Dead Weather, Arctic Monkeys, Passion Pit and More Rescue a Muddy Day at Austin City Limits

October 5th, 2009 by J. Edward Keyes and Zac Crain Leave a reply »

With fat dark clouds lurking overhead, there was a sense at the beginning of Day Three of the Austin City Limits Festival that, if it rains again, we’re all doomed. It didn’t rain. But we were all doomed. By mid-afternoon, when the clouds had cleared for good the festival grounds metastasized into a fetid swamp, with a layer of mud on top of the mud, and a layer of lost or abandoned flip-flops on top of that.

And yet, somehow, we survived, muddier, of course, but no worse for the wear. Black Joe Lewis & the Honeybears had plenty to do with that. The first set of the afternoon found Lewis, an R&B showman of the old school, blending grizzled blues riffs with Motown horn blasts for a set that at its best recalled Otis Redding or the old Stax Revues.

Experience Austin City Limits in our best live photos.

> _Information shown_:
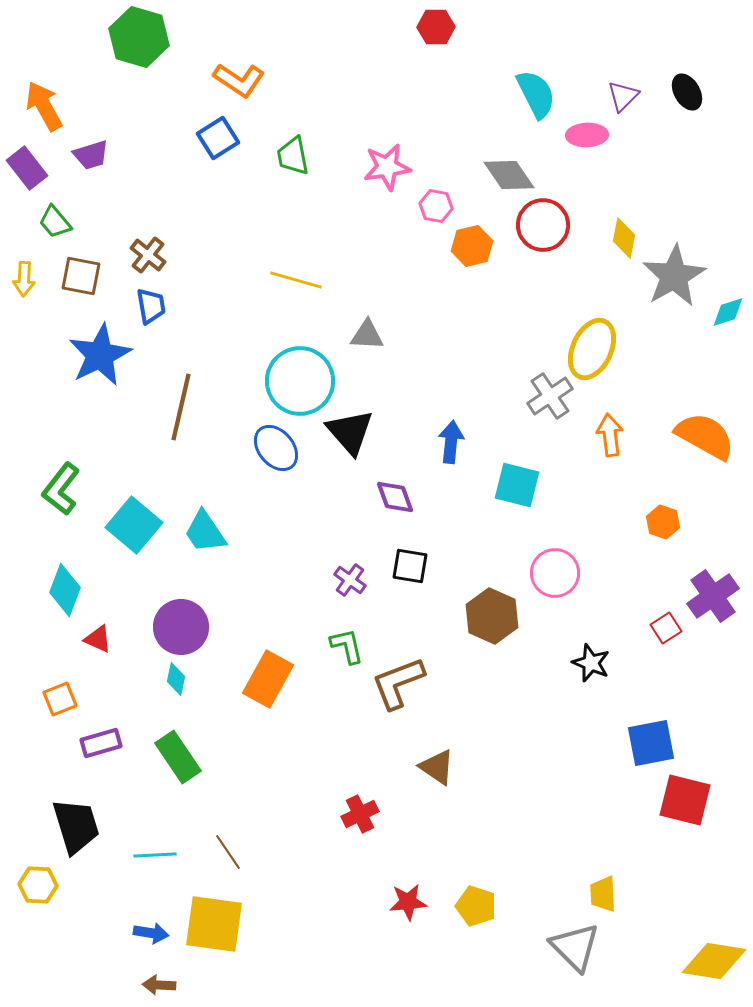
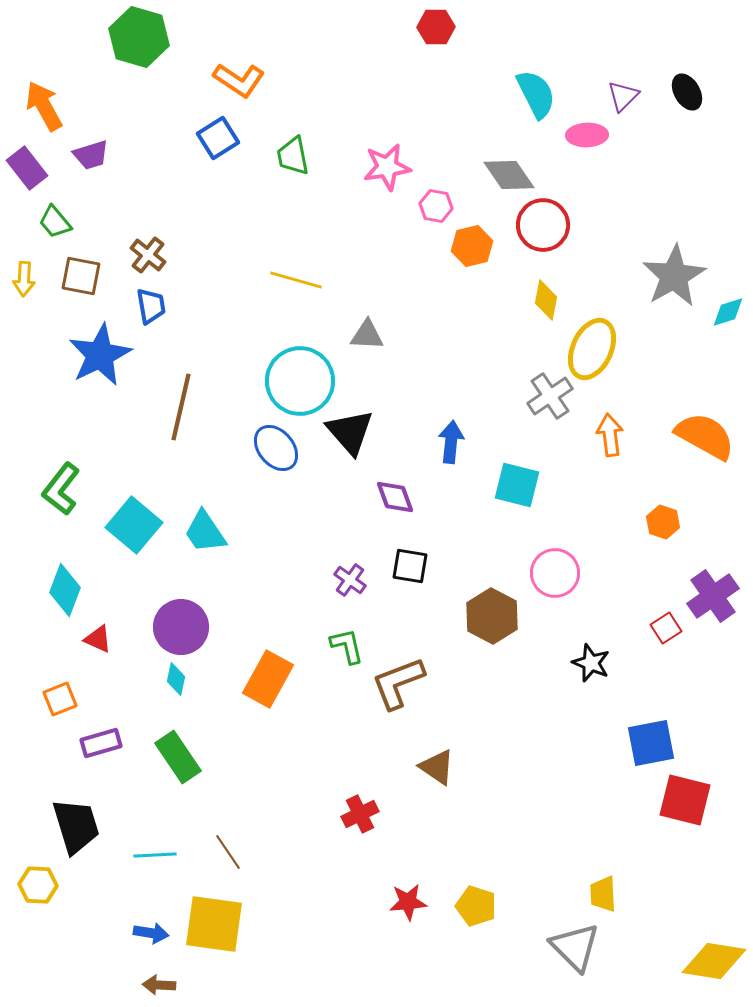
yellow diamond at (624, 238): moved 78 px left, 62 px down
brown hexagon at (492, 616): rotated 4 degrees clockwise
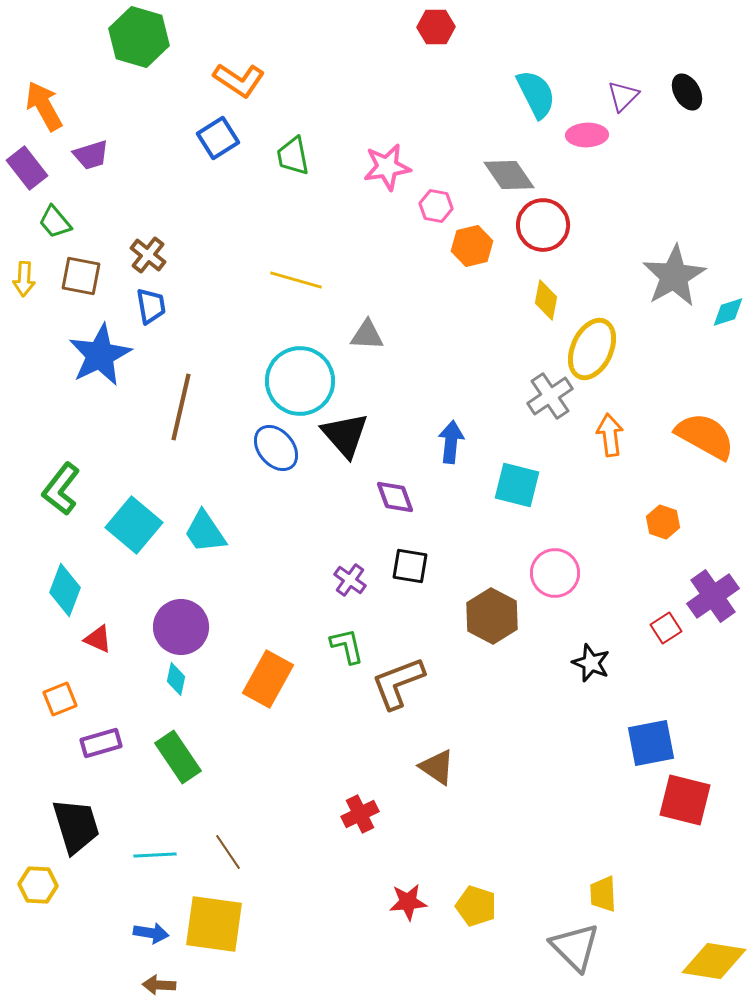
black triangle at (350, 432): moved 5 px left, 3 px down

> _Task set_:
[1] Using the Austin City Limits review, say whether each statement agrees with it, answering yes or no and quoting the words that decide it: (a) Rain fell at the start of Day Three. (b) Black Joe Lewis & the Honeybears played the first set of the afternoon. (c) The festival grounds had turned to mud by mid-afternoon.
[2] Duplicate everything in the Austin City Limits review from "Dead Weather, Arctic" down to "top of that.".
The lines after the text are not needed for any of this work.

> _Responses to the exercise_:
[1]
(a) No: "It didn’t rain."
(b) Yes: "The first set of the afternoon found Lewis, an R&B showman of the old school"
(c) Yes: "By mid-afternoon, when the clouds had cleared for good the festival grounds metastasized into a fetid swamp"

[2]
Dead Weather, Arctic Monkeys, Passion Pit and More Rescue a Muddy Day at Austin City Limits

October 5th, 2009 by J. Edward Keyes and Zac Crain Leave a reply »

With fat dark clouds lurking overhead, there was a sense at the beginning of Day Three of the Austin City Limits Festival that, if it rains again, we’re all doomed. It didn’t rain. But we were all doomed. By mid-afternoon, when the clouds had cleared for good the festival grounds metastasized into a fetid swamp, with a layer of mud on top of the mud, and a layer of lost or abandoned flip-flops on top of that.